### Instructions for the task
Make an exact copy of all the entries shown below.

◆ ◆ ◆ ◆ ◆ ◆ ◆

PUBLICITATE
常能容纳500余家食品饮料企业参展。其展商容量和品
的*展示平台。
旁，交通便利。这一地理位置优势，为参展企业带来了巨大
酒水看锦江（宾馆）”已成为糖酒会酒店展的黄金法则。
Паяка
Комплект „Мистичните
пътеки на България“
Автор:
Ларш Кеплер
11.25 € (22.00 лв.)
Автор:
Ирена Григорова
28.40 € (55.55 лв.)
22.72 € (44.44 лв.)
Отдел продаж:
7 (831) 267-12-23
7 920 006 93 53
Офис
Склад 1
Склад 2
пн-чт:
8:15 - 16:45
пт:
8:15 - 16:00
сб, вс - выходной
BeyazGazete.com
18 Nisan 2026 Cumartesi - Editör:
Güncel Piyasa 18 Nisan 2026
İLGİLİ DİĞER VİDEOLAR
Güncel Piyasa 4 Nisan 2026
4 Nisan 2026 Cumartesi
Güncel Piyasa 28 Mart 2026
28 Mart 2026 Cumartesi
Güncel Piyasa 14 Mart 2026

◆ ◆ ◆ ◆ ◆ ◆ ◆

### Result for this exercise
PUBLICITATE
常能容纳500余家食品饮料企业参展。其展商容量和品
的*展示平台。
旁，交通便利。这一地理位置优势，为参展企业带来了巨大
酒水看锦江（宾馆）”已成为糖酒会酒店展的黄金法则。
Паяка
Комплект „Мистичните
пътеки на България“
Автор:
Ларш Кеплер
11.25 € (22.00 лв.)
Автор:
Ирена Григорова
28.40 € (55.55 лв.)
22.72 € (44.44 лв.)
Отдел продаж:
7 (831) 267-12-23
7 920 006 93 53
Офис
Склад 1
Склад 2
пн-чт:
8:15 - 16:45
пт:
8:15 - 16:00
сб, вс - выходной
BeyazGazete.com
18 Nisan 2026 Cumartesi - Editör:
Güncel Piyasa 18 Nisan 2026
İLGİLİ DİĞER VİDEOLAR
Güncel Piyasa 4 Nisan 2026
4 Nisan 2026 Cumartesi
Güncel Piyasa 28 Mart 2026
28 Mart 2026 Cumartesi
Güncel Piyasa 14 Mart 2026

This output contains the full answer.